→ ACTIVITY: Return a copy of every line in the data below that contains "down".

→ INPUT RECORDS:
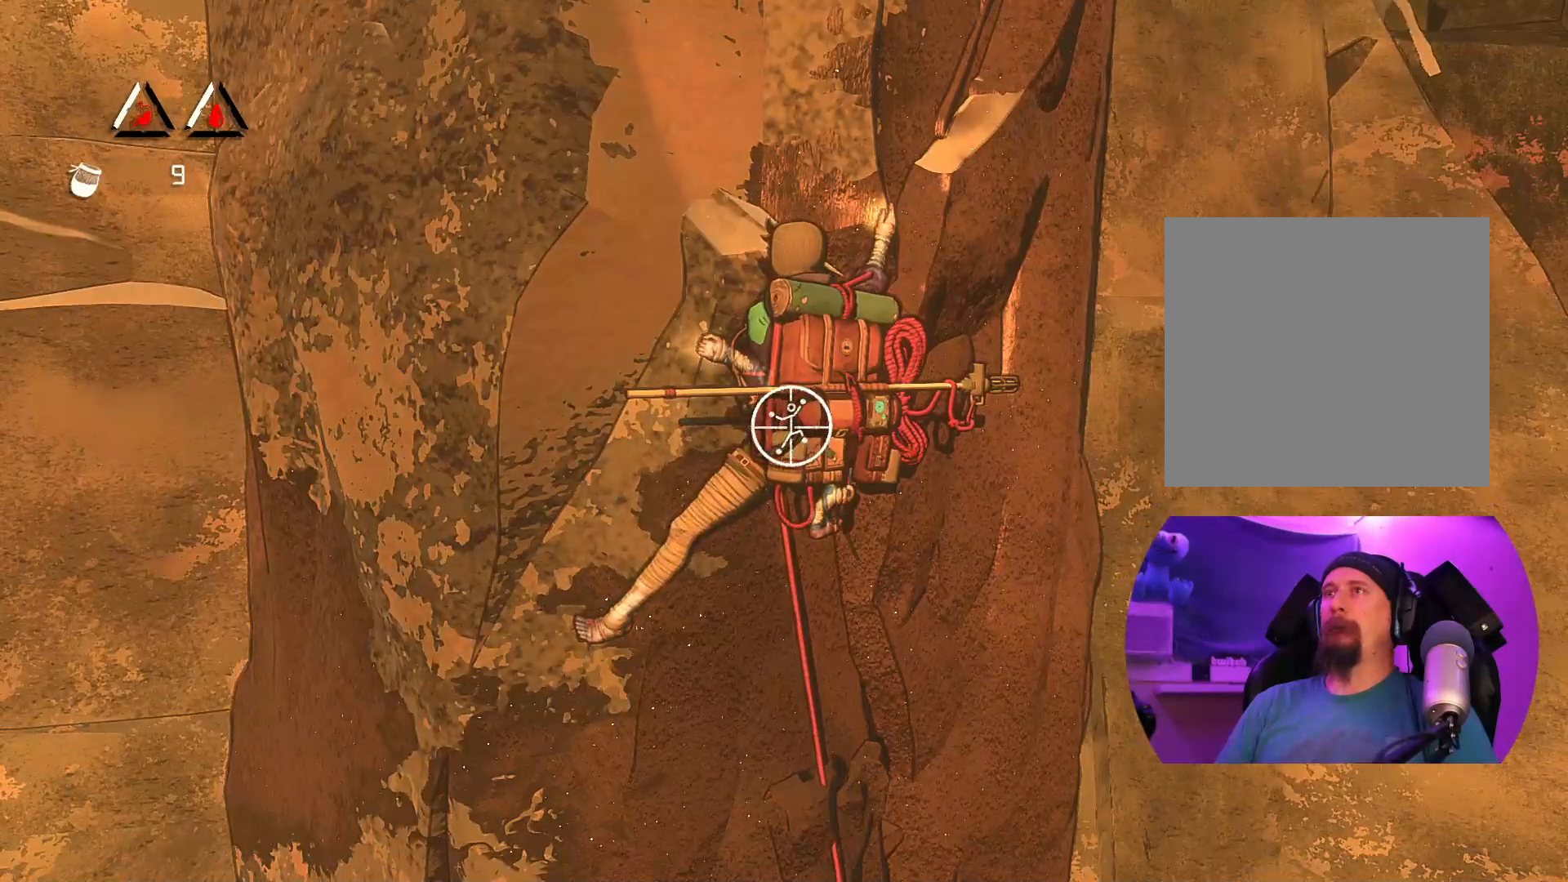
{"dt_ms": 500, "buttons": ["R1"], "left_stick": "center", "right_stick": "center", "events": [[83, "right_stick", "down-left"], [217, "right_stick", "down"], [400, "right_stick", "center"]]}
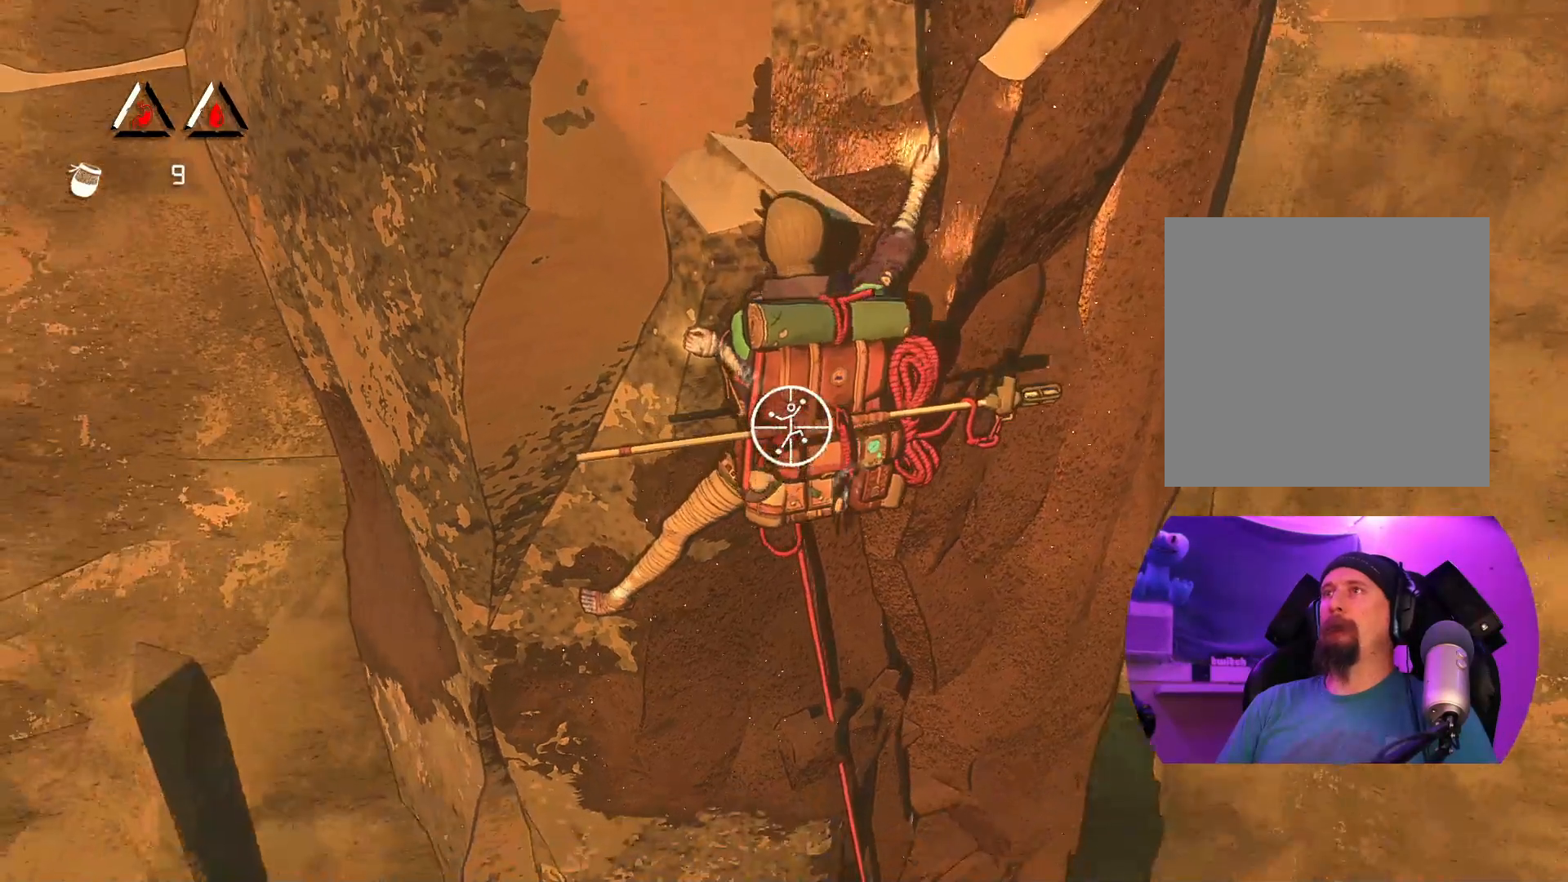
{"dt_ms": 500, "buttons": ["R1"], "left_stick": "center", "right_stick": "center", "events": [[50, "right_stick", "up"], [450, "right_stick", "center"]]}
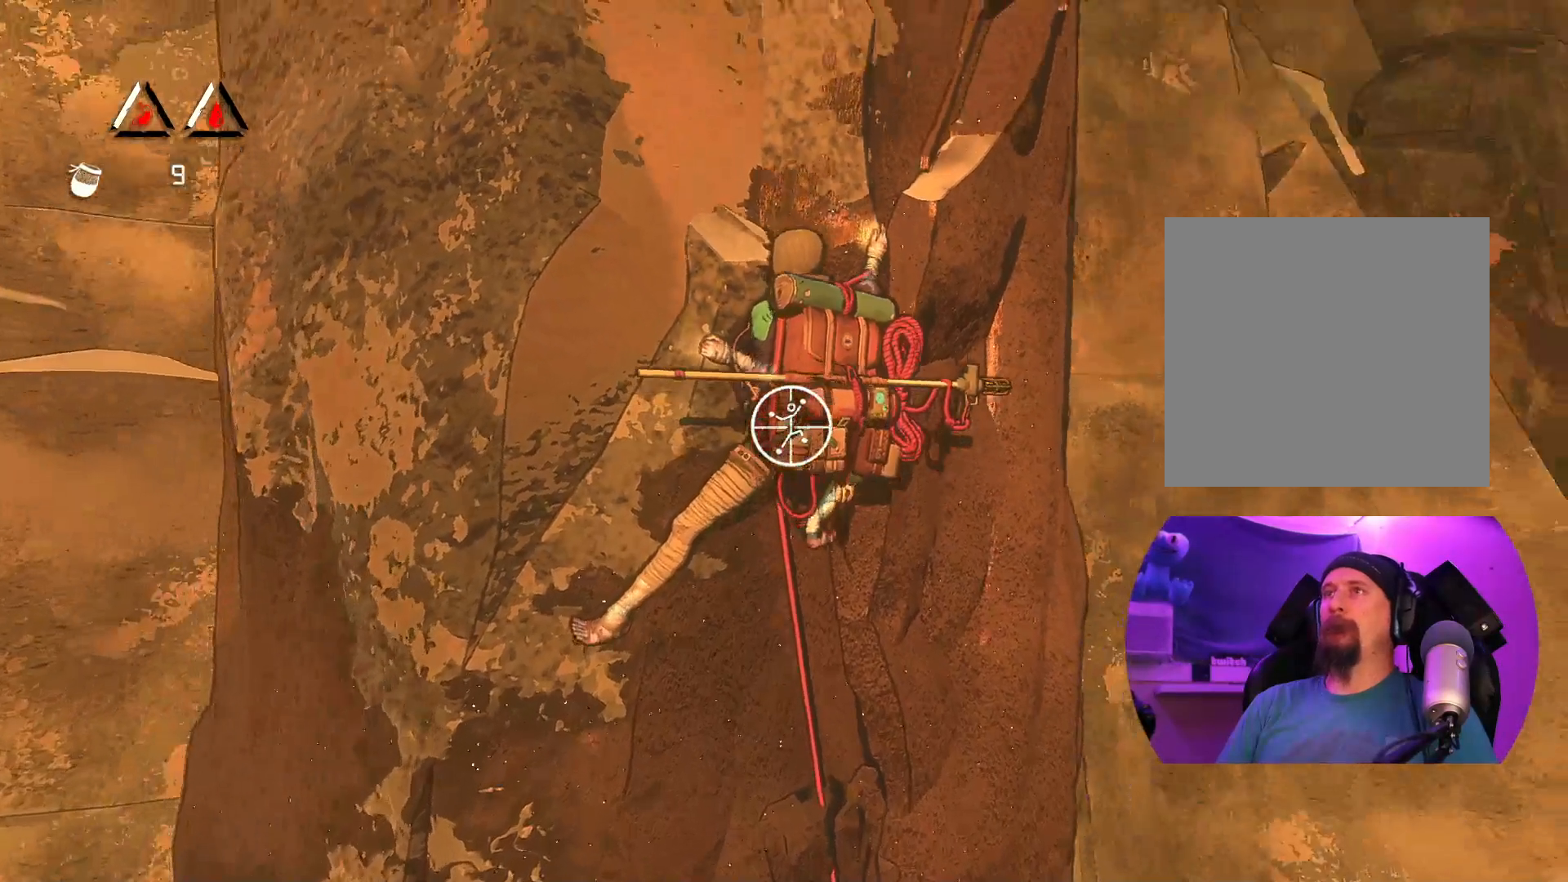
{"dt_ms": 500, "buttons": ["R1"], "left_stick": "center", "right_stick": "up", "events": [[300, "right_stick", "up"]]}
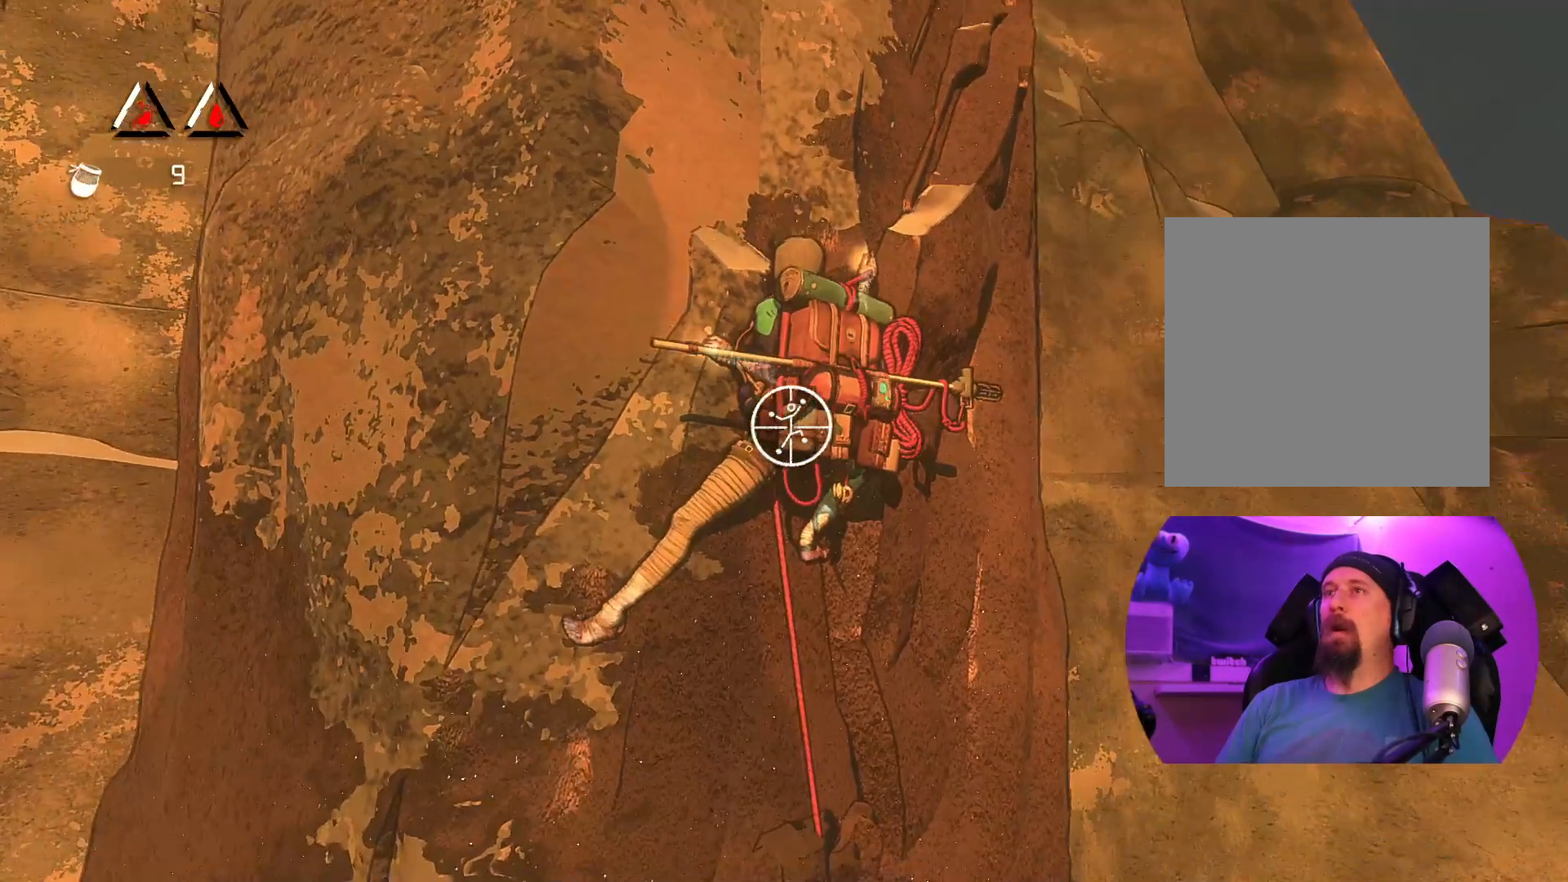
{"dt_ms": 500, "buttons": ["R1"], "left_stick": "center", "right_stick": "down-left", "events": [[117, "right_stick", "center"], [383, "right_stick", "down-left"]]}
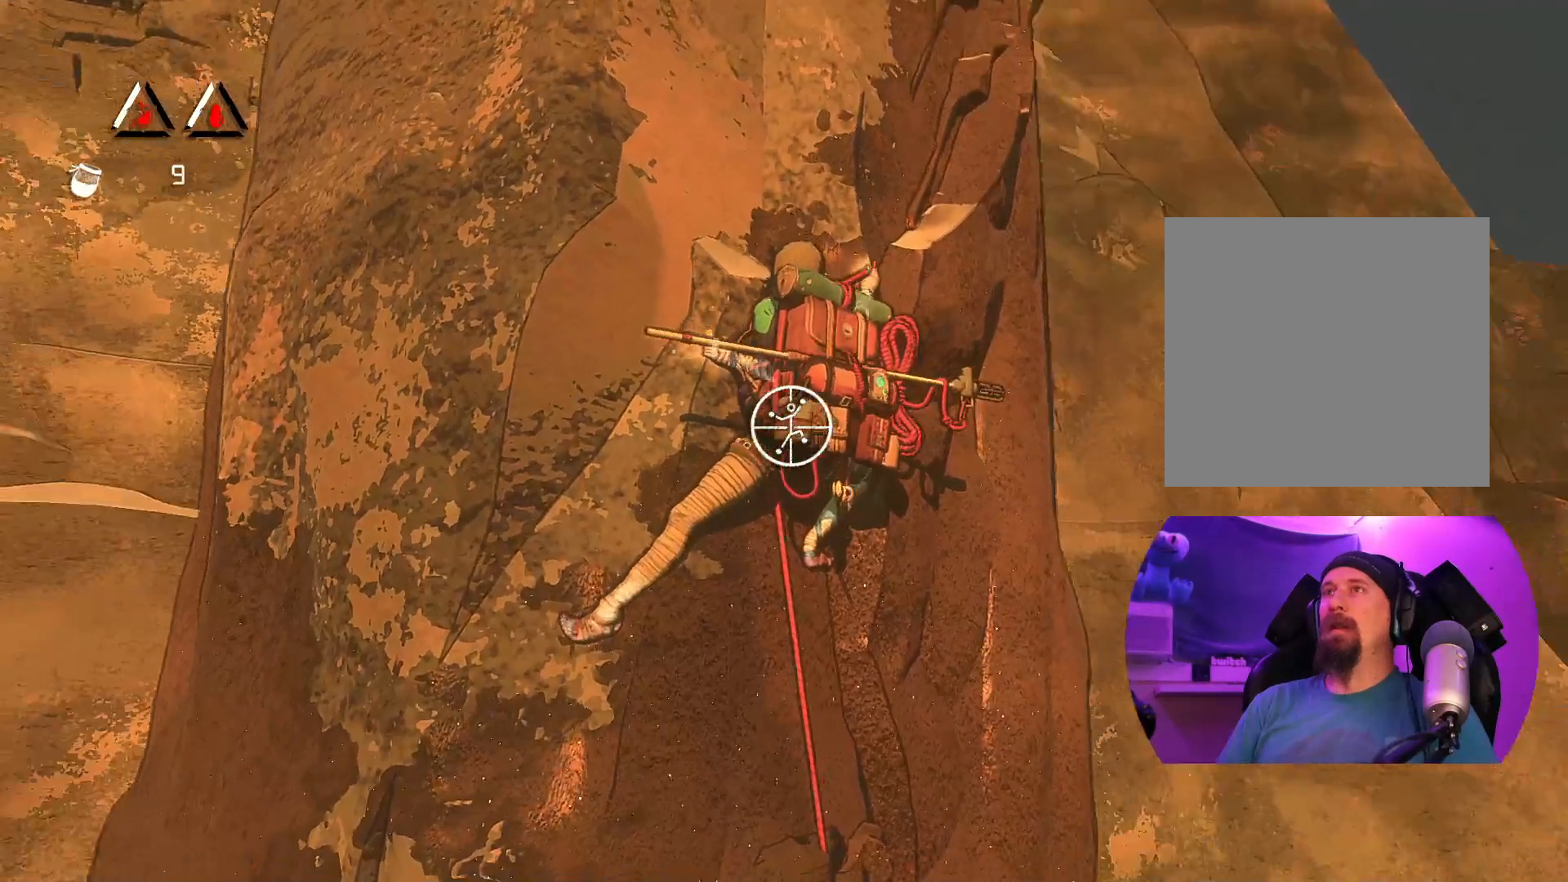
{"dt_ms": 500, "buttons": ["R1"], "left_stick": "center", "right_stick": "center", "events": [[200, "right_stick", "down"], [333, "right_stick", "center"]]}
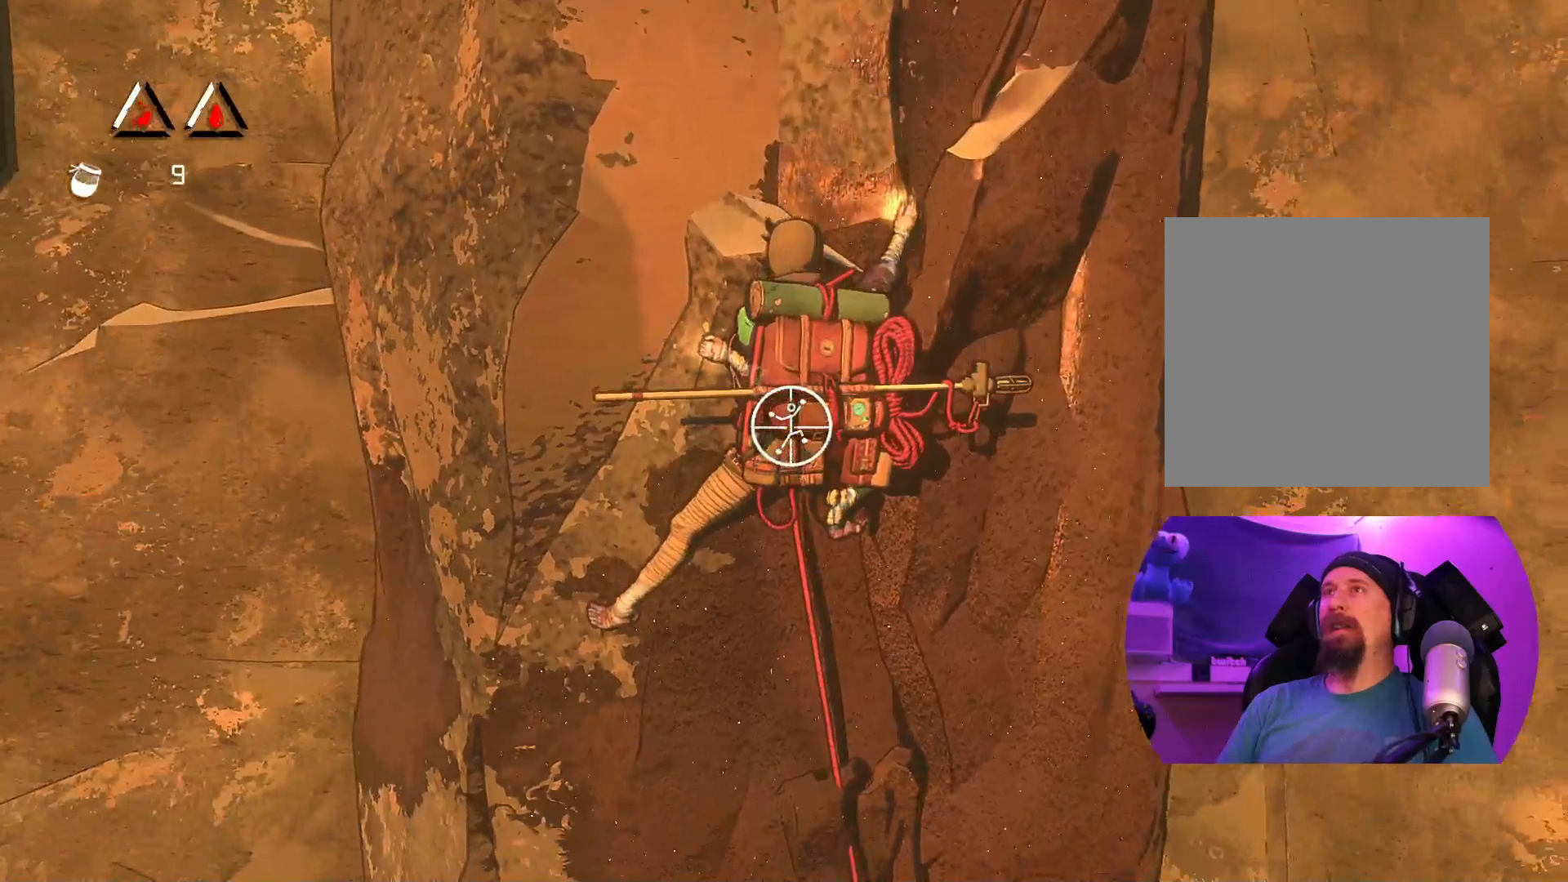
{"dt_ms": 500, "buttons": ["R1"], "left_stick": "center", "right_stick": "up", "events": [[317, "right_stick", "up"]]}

→ EXPECTED ANSWER:
{"dt_ms": 500, "buttons": ["R1"], "left_stick": "center", "right_stick": "center", "events": [[83, "right_stick", "down-left"], [217, "right_stick", "down"], [400, "right_stick", "center"]]}
{"dt_ms": 500, "buttons": ["R1"], "left_stick": "center", "right_stick": "down-left", "events": [[117, "right_stick", "center"], [383, "right_stick", "down-left"]]}
{"dt_ms": 500, "buttons": ["R1"], "left_stick": "center", "right_stick": "center", "events": [[200, "right_stick", "down"], [333, "right_stick", "center"]]}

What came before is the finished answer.